* WHAT YOU ARE ASKED TO DO *
Among the lines below, keep only those from the one containing "the woman with blonde hair at (202,637) 9.26" through the one containing "blue christmas ball ornament, 2.25", and reproduce them exactly.
- Opening Delimiter -
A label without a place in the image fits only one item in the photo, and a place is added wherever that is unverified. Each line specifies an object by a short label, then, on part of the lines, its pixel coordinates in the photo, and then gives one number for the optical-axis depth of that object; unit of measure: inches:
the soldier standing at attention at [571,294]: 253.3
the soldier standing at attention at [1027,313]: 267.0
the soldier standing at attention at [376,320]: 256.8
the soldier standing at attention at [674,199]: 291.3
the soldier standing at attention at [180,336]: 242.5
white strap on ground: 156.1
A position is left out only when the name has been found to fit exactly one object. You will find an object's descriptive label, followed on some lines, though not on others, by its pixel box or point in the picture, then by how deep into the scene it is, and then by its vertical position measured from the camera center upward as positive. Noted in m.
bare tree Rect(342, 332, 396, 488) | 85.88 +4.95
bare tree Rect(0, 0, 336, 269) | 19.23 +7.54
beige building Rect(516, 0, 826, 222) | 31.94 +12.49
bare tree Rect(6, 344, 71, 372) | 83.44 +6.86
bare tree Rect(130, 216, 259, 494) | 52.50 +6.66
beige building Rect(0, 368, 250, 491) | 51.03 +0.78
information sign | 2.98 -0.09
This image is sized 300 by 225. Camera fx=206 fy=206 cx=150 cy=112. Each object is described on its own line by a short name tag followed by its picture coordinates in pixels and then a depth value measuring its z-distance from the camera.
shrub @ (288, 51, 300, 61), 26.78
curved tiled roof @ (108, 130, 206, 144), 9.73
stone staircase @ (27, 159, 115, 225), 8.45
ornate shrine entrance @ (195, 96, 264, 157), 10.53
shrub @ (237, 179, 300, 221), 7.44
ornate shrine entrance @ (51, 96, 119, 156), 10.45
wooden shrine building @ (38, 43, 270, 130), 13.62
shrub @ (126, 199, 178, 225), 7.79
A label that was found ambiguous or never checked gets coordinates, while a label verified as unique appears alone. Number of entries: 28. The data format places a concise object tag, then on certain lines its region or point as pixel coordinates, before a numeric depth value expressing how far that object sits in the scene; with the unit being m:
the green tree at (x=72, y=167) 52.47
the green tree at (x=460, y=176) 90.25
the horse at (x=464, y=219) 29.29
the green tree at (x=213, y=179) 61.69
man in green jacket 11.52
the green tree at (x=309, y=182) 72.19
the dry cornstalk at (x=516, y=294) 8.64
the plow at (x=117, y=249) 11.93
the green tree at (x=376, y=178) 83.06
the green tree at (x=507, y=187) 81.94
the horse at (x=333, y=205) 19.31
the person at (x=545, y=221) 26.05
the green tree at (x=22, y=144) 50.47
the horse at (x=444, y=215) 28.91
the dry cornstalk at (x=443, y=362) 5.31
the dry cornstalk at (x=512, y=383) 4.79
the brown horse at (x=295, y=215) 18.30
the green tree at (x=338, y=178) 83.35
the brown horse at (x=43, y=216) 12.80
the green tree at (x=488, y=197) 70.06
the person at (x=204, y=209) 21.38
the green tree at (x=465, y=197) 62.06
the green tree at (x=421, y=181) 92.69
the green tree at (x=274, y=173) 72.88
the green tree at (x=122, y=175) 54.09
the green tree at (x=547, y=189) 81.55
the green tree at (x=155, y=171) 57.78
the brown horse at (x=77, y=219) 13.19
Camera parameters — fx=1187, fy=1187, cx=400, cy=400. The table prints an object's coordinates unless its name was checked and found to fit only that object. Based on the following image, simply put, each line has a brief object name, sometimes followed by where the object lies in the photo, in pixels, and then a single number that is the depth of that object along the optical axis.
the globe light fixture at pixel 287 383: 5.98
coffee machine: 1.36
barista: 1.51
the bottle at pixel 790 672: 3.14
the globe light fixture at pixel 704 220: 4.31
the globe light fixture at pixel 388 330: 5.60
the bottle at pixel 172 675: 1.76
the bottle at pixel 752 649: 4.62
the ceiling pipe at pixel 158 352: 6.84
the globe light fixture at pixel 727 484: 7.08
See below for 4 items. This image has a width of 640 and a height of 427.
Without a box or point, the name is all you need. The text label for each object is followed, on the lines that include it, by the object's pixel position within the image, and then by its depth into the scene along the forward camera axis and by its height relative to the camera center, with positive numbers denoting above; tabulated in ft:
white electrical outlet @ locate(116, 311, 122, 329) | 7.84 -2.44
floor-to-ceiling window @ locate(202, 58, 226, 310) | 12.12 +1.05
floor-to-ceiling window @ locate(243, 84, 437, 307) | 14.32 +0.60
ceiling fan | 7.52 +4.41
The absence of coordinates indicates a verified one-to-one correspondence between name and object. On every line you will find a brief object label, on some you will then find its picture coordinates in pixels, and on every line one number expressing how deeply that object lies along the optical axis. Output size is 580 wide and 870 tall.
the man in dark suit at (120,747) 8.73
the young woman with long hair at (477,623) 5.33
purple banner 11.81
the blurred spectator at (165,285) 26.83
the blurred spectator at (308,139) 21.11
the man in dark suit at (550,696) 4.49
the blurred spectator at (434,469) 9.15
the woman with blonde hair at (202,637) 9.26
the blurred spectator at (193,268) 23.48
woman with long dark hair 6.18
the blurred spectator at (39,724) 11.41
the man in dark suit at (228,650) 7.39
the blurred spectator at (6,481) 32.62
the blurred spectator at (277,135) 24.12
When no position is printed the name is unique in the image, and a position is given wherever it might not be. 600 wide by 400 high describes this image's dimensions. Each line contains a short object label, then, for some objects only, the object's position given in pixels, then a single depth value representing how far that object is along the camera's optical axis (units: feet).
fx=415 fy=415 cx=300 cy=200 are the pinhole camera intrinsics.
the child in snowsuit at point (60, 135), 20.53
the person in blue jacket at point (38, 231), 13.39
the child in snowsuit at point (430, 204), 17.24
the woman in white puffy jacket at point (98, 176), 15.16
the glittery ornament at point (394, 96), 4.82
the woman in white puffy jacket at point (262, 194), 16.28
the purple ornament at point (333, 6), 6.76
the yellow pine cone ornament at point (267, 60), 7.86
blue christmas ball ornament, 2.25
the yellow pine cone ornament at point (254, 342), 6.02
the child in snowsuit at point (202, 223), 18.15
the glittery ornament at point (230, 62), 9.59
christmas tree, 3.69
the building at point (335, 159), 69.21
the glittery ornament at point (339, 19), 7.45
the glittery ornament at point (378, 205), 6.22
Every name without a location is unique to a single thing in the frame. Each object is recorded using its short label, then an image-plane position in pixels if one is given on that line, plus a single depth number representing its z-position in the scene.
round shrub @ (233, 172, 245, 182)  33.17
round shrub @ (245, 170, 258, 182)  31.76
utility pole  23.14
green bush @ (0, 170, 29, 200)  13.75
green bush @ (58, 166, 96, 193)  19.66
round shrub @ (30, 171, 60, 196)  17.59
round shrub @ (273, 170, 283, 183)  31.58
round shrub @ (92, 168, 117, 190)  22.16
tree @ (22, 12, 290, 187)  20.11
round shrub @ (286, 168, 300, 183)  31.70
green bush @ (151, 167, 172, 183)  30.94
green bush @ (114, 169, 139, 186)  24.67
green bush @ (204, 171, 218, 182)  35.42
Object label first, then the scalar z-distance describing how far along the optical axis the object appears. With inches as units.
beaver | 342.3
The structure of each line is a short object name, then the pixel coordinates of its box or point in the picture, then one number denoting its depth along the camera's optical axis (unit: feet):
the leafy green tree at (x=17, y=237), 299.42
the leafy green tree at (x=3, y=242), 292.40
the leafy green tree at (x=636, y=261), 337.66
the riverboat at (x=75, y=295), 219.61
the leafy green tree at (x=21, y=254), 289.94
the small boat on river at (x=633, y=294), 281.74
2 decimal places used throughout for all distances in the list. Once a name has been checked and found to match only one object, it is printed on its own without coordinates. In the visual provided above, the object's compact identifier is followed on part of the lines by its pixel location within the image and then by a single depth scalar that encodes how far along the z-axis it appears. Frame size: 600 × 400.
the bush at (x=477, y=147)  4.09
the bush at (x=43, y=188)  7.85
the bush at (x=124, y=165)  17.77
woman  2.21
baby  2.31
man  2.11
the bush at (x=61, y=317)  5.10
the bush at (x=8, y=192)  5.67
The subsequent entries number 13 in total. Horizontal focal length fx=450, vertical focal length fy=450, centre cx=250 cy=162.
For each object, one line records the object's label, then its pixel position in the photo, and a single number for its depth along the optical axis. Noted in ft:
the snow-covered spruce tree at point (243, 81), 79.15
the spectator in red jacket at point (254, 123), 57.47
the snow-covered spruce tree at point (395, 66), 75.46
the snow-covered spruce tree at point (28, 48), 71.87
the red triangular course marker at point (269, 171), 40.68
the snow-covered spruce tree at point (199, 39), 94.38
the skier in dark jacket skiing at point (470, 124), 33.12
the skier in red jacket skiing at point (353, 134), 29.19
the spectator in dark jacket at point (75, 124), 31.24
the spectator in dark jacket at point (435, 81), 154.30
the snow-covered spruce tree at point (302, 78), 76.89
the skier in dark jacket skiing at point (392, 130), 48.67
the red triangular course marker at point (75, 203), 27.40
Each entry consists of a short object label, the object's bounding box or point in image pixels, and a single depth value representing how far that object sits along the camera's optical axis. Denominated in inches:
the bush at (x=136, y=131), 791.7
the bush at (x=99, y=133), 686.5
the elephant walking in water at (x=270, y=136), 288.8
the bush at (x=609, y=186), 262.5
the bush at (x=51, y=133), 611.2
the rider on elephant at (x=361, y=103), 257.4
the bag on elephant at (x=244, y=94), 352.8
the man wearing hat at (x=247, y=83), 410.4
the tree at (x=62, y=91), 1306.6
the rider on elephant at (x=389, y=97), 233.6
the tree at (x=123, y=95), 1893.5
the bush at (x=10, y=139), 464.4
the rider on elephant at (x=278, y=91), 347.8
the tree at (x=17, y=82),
- Closing Delimiter -
* ANSWER SECTION *
the woman with blonde hair at (202,637) 9.26
the blurred spectator at (193,268) 23.48
woman with long dark hair 6.18
the blurred spectator at (39,724) 11.41
the man in dark suit at (228,650) 7.39
the blurred spectator at (6,481) 32.62
the blurred spectator at (277,135) 24.12
When no position is printed the name is unique in the image, and a position is given wherever it might not be. 600 wide by 400 high describes this image's dimensions. Each line contains a short object label, then, for some objects only, the object's position given in pixels, then a single depth value representing how far that object is along the camera's optical axis (units: feet).
fx=415 fy=415 cx=300 cy=200 are the pinhole camera intrinsics.
the child in snowsuit at point (60, 135), 20.53
the person in blue jacket at point (38, 231), 13.39
the child in snowsuit at point (430, 204), 17.24
the woman in white puffy jacket at point (98, 176), 15.16
the glittery ornament at point (394, 96), 4.82
the woman in white puffy jacket at point (262, 194), 16.28
the purple ornament at point (333, 6), 6.76
the yellow pine cone ornament at point (267, 60), 7.86
blue christmas ball ornament, 2.25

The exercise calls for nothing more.